Data Broker Practices Linked to $21 Billion in Identity Theft Losses

5

A recent Congressional report reveals that lax data broker practices have contributed to an estimated $20.9 billion in consumer losses due to identity theft. The findings, released by Democrats on the Joint Economic Committee (JEC), stem from an investigation into how companies collect, store, and protect sensitive personal information.

The Hidden Obstacles to Privacy

The inquiry began after a joint investigation by The Markup and CalMatters exposed how several data brokers were actively concealing opt-out tools from search engines using “no index” directives. This tactic effectively made it harder for individuals to remove their data from these firms’ records, leaving them vulnerable to scams.

Scammers exploit the granular personal details held by these companies—including dates of birth, addresses, and even Social Security numbers—to execute targeted fraud. The report highlights how this facilitates sophisticated identity theft schemes.

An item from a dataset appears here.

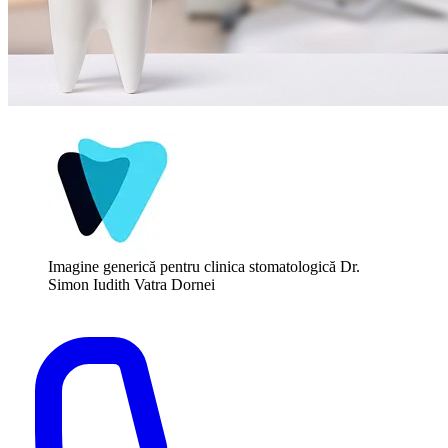
Imagine generică pentru clinica stomatologică Dr.
Simon Iudith Vatra Dornei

Company Responses and One Notable Holdout

Following Senator Maggie Hassan’s investigative requests, four of the five companies examined—Comscore, IQVIA Digital, Telesign, and 6Sense Insights—have taken steps to improve accessibility to opt-out options. These included removing the “no index” code, adding more visible links, and posting clearer privacy guidance.

However, Findem did not respond to either Hassan’s office or repeated inquiries from committee staff. The company still employs the “no index” code on its opt-out page, and internal data shows it failed to process 80% of privacy requests in 2024, citing “insufficient data.”

The Scale of the Problem

The JEC report analyzed data breaches from the past decade—including incidents at Equifax (2017), Exactis (2018), National Public Data (2023), and TransUnion (2025)—to estimate the total financial harm. The study suggests that roughly 30% of breach victims experience identity theft, with 58–69% incurring financial losses.

The median loss per victim is around $200, but the report emphasizes that these figures can be significantly higher, as demonstrated by class-action settlements like the 2017 Equifax case, where some claimants received up to $20,000 in damages.

The Bigger Picture

This report underscores a growing problem: the proliferation of data brokers and their often-opaque privacy practices. These companies compile vast amounts of personal data, which can then be exploited by malicious actors. While some firms have shown willingness to improve access to opt-out tools, others remain unresponsive or actively obstruct consumers from protecting their information.

The findings suggest that regulatory pressure and public scrutiny are essential for holding these firms accountable. Senator Hassan stated that the investigation proves that “public pressure can prompt companies to improve access to privacy tools.” This situation calls for stricter oversight and greater transparency in the data brokerage industry to mitigate the escalating threat of identity theft.